New York City tenants harboring “big brother” concerns over landlords abusing data collected through smart access (i.e., keyless entry) systems will soon be able to rest easier. Following California, Virginia, and the British Virgin Islands, the New York City Council recently became the latest legislative body to pass privacy legislation with the Tenant Data Privacy Act (“TDPA” or the “Act”). New York City Mayor Bill DeBlasio will need to sign the measure for it to become law (currently, the expectation is that he will sign it). If signed, the TDPA will go into effect on June 1, 2021.
The Act will require owners to:
- Obtain consent to collect data through the smart access system;
- Provide a written privacy notice to tenants that describes the information the smart access system collects about tenants, how long the landlord retains the data, how the data is destroyed, and how tenants can allow guests to access the building through the access system;
- Provide the access system provider’s privacy notice to tenants (if different from the owner’s privacy notice);
- Limit data the access system collects to name, apartment number, preferred method of contact, biometric identifiers (where applicable), any identifiers or passcodes associated with the smart access system hardware, and lease information (i.e., move-in and move-out dates);
- Obtain parental consent before collecting data relating to minors; and
- Delete data that does not need to be kept for legal or security reasons after the end of the tenancy.
Landlords and system providers will need to “immediately” delete any data collected in violation of the TDPA and must implement security safeguards (including encryption) to protect building access data.
The TDPA prohibits owners from collecting any information about tenants’ use of internet service and restricts the information owners can obtain about tenants’ use of gas and electricity to total monthly usage.
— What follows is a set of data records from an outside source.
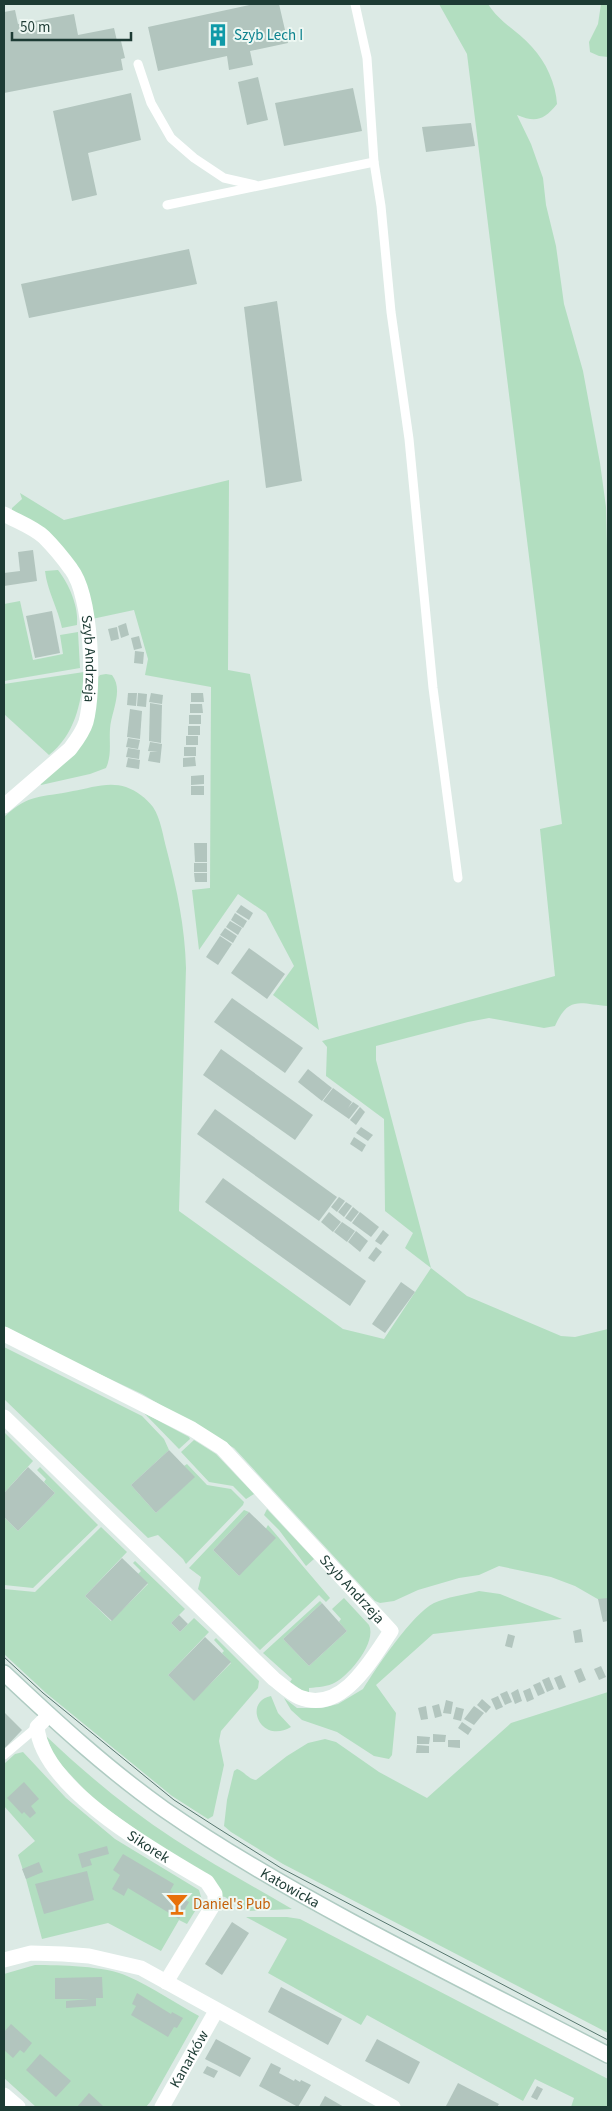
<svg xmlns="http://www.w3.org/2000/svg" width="612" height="2111" viewBox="0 0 612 2111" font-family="'Source Sans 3',sans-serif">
  <rect width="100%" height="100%" fill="#dceae5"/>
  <g fill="#b2dec0">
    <path d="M439,4H488C500,23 518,31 532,47C546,62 556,84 557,104C544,120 536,123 517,115L531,144L543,178L546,205L556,246L564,304L583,371L600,463L606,507L608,585V1006C582,1005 569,994 555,1026L544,1028L489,1018L468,1022L376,1046V1060L431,1268L467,1296L561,1336L575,1337L608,1329V1605L575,1586L551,1577L499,1566L479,1575L459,1578L418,1590L394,1601L380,1603L375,1601L234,1448L142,1394L63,1357L4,1326V817C30,793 40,798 73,791C90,788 109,781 126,787C137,791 146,798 153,807C161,819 163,837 167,851C177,890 185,927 186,968L179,1211L343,1329L384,1339L431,1268L405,1248L413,1233L385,1211L384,1119L326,1076L327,1047L322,1041L555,976L540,829L562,824L467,54Z"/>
    <polygon points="601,4 608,4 608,57 599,56 590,52 589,42 598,24"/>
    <polygon points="229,480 228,670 250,674 319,1030 273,995 294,966 266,913 238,894 199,950 192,890 210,888 211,687 145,675 148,659 134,610 92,619 85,587 12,510 12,508 22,499 20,493 64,520"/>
    <path d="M58,570C69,584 79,607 77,625L62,628C58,609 47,590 45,571Z"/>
    <polygon points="20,601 33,660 63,654 60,635 78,632 80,668 4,681 4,604"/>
    <path d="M84,672C81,704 75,734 49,755L4,714V684Z"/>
    <path d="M106,674L112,675C124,690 111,712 110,729C109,743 112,755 106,768L90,774L41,785L40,782L73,751L96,679L100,675Z"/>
    <polygon points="4,1347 142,1416 164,1439 169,1450 131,1485 156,1513 194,1477 184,1466 187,1464 207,1485 231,1489 244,1502 243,1505 186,1564 183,1559 158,1535 148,1538 4,1399"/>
    <polygon points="144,1413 189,1437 190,1439 179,1449"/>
    <polygon points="4,1432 33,1461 4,1493"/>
    <polygon points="194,1440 216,1454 254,1494 246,1499 233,1486 209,1482 181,1452"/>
    <polygon points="40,1467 98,1525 33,1588 4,1585 4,1517 18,1531 55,1493 44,1482 46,1479 37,1470"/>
    <polygon points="267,1509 314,1559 306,1566 279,1530 264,1515"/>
    <polygon points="244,1510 249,1512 213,1550 239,1576 268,1525 330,1598 326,1602 319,1595 260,1650 198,1589 201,1577 189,1568"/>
    <polygon points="101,1527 127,1552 85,1596 111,1621 148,1584 138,1574 141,1571 133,1563 135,1561 185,1609 171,1623 180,1632 194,1618 209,1632 168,1675 194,1700 231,1663 222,1653 224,1651 214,1640 216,1638 259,1681 258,1688 221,1731 219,1741 224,1765 213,1816 208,1819 172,1796 46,1693 4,1654 4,1589 35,1592"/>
    <path d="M479,1591L500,1594L562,1619L433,1634L376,1685L396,1713L392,1755L389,1759L374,1756L337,1732L302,1720L291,1710L284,1698L297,1708H322L338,1704L363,1689C377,1667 412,1614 434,1603C447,1597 464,1595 479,1591Z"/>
    <path d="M344,1598L369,1625C377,1642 350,1674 336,1682C327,1687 319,1687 309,1688V1692L303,1691L290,1682L292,1679L263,1653L320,1601L322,1603L283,1639L309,1666L347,1631L339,1622L341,1619L332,1609Z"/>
    <path d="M608,1692V2033L283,1864L231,1832L224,1826L227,1800L234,1771L237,1769C244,1771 248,1779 256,1780L287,1756L308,1743L325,1739L336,1742L379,1772L427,1798L511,1723Z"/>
    <path d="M271,1696L278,1713L291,1727C261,1745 242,1702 271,1696Z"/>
    <path d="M46,1736C86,1774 128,1809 174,1839C212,1864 253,1886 292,1909L247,1911L225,1897L220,1896L153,1842L92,1798L55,1758Z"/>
    <polygon points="23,1752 66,1798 115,1839 199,1890 202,1900 187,1924 179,1920 161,1951 108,1923 42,1939 26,1879 18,1855 35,1841 4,1806 4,1764 15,1754"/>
    <polygon points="246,1917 287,1917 300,1919 608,2079 608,2107 571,2107 574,2098 535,2079 523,2101 367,2015 361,2025 268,1973 287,1939"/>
    <path d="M35,1965C58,1965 107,1966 127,1976C152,1987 175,2003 199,2016L151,2101L146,2107H36L4,2078V1974Z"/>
  </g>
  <g fill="#b2c5be">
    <polygon points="254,4 279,4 288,43 250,51 253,65 229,70 227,56 158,71 148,27"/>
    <polygon points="15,10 18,24 74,14 78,35 114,28 117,41 121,41 125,58 121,59 123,70 4,93 4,12"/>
    <polygon points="258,77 268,120 247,125 238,82"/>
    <polygon points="353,88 362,131 284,146 275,103"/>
    <polygon points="131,93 141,140 88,153 97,195 72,201 53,111"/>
    <polygon points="471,123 475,146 426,152 422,127"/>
    <polygon points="189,249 197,284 29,318 21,284"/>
    <polygon points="277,301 302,481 266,488 244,307"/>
    <polygon points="33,550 37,581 4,586 4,573 20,571 18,552"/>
    <polygon points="52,611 60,653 35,658 26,616"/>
    <polygon points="126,623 129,635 121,638 118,626"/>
    <polygon points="117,627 119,639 111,641 108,629"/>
    <polygon points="139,636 142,648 134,650 131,638"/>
    <polygon points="135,651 144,652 143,664 134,663"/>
    <polygon points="128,693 137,693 136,706 127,705"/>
    <polygon points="138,693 147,694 146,707 137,706"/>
    <polygon points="151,693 163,695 162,704 149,702"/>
    <polygon points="191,693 203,693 204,702 191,702"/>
    <polygon points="150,703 162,705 161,743 149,741"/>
    <polygon points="190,704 202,704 203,713 190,713"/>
    <polygon points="130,709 142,711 140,739 127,737"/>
    <rect x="189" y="715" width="12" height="9"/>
    <rect x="188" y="726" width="12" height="9"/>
    <rect x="186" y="736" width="12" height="9"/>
    <polygon points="128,738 140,740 138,749 126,747"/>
    <polygon points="150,742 162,744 160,763 148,761 150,752 158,752 148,751"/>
    <rect x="184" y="747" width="12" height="9"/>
    <polygon points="128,748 140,750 139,759 126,757"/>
    <polygon points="195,757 196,766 183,767 183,758"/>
    <polygon points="128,758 140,760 139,769 126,767"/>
    <polygon points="204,775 204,784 191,785 191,776"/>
    <rect x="191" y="786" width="13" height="9"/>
    <polygon points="194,843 207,843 207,862 195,862"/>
    <rect x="194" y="863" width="13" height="9"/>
    <polygon points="194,873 207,873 207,882 195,882"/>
    <polygon points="241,905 253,913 249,920 236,912"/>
    <polygon points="235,913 247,921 243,928 231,920"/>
    <polygon points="230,921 242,928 238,935 226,927"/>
    <polygon points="225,928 237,936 233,943 220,935"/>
    <polygon points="220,936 232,944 218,965 206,957"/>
    <polygon points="249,948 285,974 267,999 231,973"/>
    <polygon points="232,998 303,1048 285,1073 214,1022"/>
    <polygon points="221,1049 313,1115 295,1140 203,1075"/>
    <polygon points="308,1069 332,1088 322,1101 298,1082"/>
    <polygon points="333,1088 352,1102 348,1108 353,1102 359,1106 349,1119 323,1101"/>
    <polygon points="360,1107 365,1112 356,1125 350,1120"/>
    <polygon points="215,1109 337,1197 319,1221 197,1134"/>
    <polygon points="361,1127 373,1135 368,1141 356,1133"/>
    <polygon points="354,1137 366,1145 362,1152 350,1144"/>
    <polygon points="223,1178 366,1281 350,1306 205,1202"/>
    <polygon points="339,1197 345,1201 337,1212 331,1207"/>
    <polygon points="346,1202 352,1206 344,1217 338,1212"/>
    <polygon points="353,1207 359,1212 351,1222 345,1218"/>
    <polygon points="329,1212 341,1222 333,1232 321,1222"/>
    <polygon points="360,1212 379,1227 371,1237 352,1223"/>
    <polygon points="342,1222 355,1231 347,1242 334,1232"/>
    <polygon points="383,1230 389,1235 381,1245 375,1241"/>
    <polygon points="356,1231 368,1241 360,1252 348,1242"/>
    <polygon points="376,1247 382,1252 374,1262 368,1258"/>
    <polygon points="401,1282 415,1292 385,1333 372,1324"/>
    <polygon points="169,1450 195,1477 156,1513 131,1485"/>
    <polygon points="28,1467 55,1493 18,1531 4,1517 4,1493"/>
    <polygon points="249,1512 276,1538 239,1576 213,1550"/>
    <polygon points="122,1558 148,1583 112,1621 85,1596"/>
    <polygon points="608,1598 608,1621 603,1622 598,1599"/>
    <polygon points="322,1603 347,1631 309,1666 283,1639"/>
    <polygon points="179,1615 188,1624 180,1632 171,1623"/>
    <polygon points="581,1629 583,1642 575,1643 573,1631"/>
    <polygon points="508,1634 515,1636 512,1648 505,1646"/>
    <polygon points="205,1637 231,1662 194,1701 168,1675"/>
    <polygon points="601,1666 606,1677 599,1680 594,1669"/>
    <polygon points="581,1668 586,1680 579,1683 574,1671"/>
    <polygon points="561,1675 566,1687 559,1690 554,1678"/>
    <polygon points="549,1677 554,1689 547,1692 542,1680"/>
    <polygon points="540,1682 545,1693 538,1696 533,1685"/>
    <polygon points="530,1688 534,1699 527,1702 523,1691"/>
    <polygon points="518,1689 522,1701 515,1704 511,1693"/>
    <polygon points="507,1691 512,1702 505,1705 500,1694"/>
    <polygon points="498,1696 503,1707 496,1710 491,1699"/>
    <polygon points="482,1699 491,1707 486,1713 477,1705"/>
    <polygon points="446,1700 453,1702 451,1714 443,1713"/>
    <polygon points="439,1704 442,1716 435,1718 432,1706"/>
    <polygon points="426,1706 428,1719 421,1720 418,1708"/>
    <polygon points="474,1706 484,1713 474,1725 464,1719"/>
    <polygon points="456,1707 464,1709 461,1721 453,1719"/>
    <polygon points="4,1712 22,1730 4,1749"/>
    <polygon points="462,1722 472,1729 468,1735 458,1728"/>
    <polygon points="433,1734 446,1735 445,1742 433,1742"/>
    <polygon points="417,1736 430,1737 429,1744 417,1744"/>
    <polygon points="448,1740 460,1740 460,1748 448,1747"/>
    <polygon points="417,1745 429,1746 429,1753 416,1753"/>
    <polygon points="24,1782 39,1799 31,1806 36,1813 30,1818 24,1812 22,1814 7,1798"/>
    <polygon points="107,1846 109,1854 90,1859 92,1865 82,1868 78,1854"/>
    <polygon points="123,1854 174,1884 170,1891 189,1902 179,1919 128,1888 124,1896 112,1889 120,1875 113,1870"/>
    <polygon points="39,1862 43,1872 26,1879 22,1869"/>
    <polygon points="87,1871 94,1900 44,1914 35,1884"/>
    <polygon points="232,1922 249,1933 222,1975 205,1964"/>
    <polygon points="102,1977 103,1998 96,1998 96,2006 66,2008 66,2001 90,1999 55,1999 55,1978"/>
    <polygon points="281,1987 342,2019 328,2045 268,2012"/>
    <polygon points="137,1993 171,2014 172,2012 183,2018 177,2028 174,2027 168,2037 131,2015 136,2006 132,2004"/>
    <polygon points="11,2024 32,2043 24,2053 20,2050 13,2058 4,2050 4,2032"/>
    <polygon points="216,2039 251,2058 240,2077 205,2059"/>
    <polygon points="377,2039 420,2062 409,2084 365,2061"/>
    <polygon points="40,2054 71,2081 56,2097 26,2070"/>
    <polygon points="271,2063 281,2068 279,2073 294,2081 295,2079 300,2082 301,2080 311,2085 298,2107 259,2086"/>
    <polygon points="207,2066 218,2071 214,2078 203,2073"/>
    <polygon points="458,2083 499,2104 497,2107 446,2106"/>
    <polygon points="537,2086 543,2089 537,2100 531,2097"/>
    <polygon points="89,2093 102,2105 104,2107 77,2107"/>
    <polygon points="325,2096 344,2107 319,2107"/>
  </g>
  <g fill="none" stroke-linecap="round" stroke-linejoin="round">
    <defs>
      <g id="secondary">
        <path id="s5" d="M4,1673C55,1721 107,1769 165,1810C224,1851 287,1887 350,1921C435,1967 522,2010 608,2055"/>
      </g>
    </defs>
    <use href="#secondary" stroke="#afcbc2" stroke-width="18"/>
    <g stroke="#fff" stroke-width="9">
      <polyline points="355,4 367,58 374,162 381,206 391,312 409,439 433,688 458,878"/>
      <polyline points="138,64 151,103 171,138 194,158 224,178 255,185"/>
      <polyline points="167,205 374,162"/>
      <polyline points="4,1755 37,1727"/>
    </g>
    <g stroke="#fff" stroke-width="15">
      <path id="s1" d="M4,514C16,521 33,527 44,537C53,546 63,558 71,569C92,596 95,689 86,722C83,732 76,741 70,749L4,806"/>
      <path id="s2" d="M4,1334L192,1429L222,1448L391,1631C372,1659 342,1715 299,1697C290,1693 282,1685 274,1679L4,1417"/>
      <path id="s3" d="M49,1715L37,1727C43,1790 157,1852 207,1882L215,1894V1902L166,1982"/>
      <polyline points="4,1960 31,1953 63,1954 89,1956 141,1968 393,2107"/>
      <polyline points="4,2095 18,2107"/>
      <path id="s4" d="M162,2107L216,2011"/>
    </g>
    <use href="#secondary" stroke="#fff" stroke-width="15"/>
    <polyline stroke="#57776f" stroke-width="1" points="4,1657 43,1693 174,1800 216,1827 281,1868 608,2040"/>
  </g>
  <defs>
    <symbol id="building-bare" viewBox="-9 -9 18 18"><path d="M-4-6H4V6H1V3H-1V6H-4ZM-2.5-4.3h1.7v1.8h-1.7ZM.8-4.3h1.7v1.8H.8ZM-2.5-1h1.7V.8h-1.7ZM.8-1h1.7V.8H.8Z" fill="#0f9aa8" stroke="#edf7f2" stroke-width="2.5" paint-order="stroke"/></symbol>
    <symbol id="bar-bare" viewBox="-9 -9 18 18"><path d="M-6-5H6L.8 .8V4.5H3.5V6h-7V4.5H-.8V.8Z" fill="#e8710a" stroke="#edf7f2" stroke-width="2.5" paint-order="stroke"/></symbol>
  </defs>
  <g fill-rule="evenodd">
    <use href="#building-bare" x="202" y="19" width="32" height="32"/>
    <use href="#bar-bare" x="161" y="1888" width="32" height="32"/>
  </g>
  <g text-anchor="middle" stroke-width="4" stroke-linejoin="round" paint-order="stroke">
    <g font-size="15" fill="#0d838f" stroke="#edf7f2" text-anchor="start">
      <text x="234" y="40">Szyb Lech I</text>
    </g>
    <g font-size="15" fill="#1d3b34" stroke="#edf7f2">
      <text dy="5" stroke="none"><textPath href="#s1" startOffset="181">Szyb Andrzeja</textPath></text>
      <text dy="5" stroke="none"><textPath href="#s2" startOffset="438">Szyb Andrzeja</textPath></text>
      <text dy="5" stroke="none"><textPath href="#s3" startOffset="185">Sikorek</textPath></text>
      <text dy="5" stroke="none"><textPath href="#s5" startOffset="359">Katowicka</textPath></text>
      <text dy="5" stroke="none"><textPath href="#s4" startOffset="55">Kanarków</textPath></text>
    </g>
    <g font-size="15" fill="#c56008" stroke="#edf7f2" text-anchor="start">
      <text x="193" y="1909">Daniel's Pub</text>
    </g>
  </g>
  <rect width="612" height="2111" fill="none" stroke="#1d3b34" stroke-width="10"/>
  <path d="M12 32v8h119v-8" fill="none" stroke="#1d3b34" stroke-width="2.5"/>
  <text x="20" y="32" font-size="15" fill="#1d3b34" stroke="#edf7f2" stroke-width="4" paint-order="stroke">50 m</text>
</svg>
The Act also prohibits landlords, providers and any other entities that collect data through smart access systems from:
- Selling or disclosing the data to third parties, other than pursuant to a court order or with tenant consent (third parties do not include hosting providers);
- Engaging in location tracking, including outside the premises;
- Determining the frequency of tenant/guest ingress and egress;
- Restricting the times or places through which guests can enter a building;
- Using the data for purposes other than monitoring entrances, exits, and common areas (the TDPA specifically prohibits using access data to evict tenants); or
- Requiring tenants to use smart access systems to access their homes.
The TDPA provides a limited private right of action to tenants whose owners sell access data in violation of the TDPA. In addition to attorneys’ fees, such tenants could recover compensatory and punitive damages or statutory damages ranging from $200 to $1,000 per unlawful sale.
Owners utilizing (or considering) smart access systems should:
- Consider updating leases to get consent for the collection of smart access data;
- Develop an understanding (e.g., though data mapping) of their collection, use, and disclosure of access data, and institute practices that align with TDPA requirements;
- Prepare privacy notices and data retention schedules; and
- Make TDPA compliance part of the vendor evaluation process, including assessing vendor compliance and updating vendor agreements to seek indemnification for TDPA breaches as needed.
Unlike privacy laws in California and Virginia, the TDPA contains no exemptions for annual revenue or volume of data processing. Accordingly, the Act applies to all owners of multiple dwellings that utilize smart access systems, regardless of size. Larger landlords will want to dedicate appropriate efforts to compliance to limit their exposure to private litigation.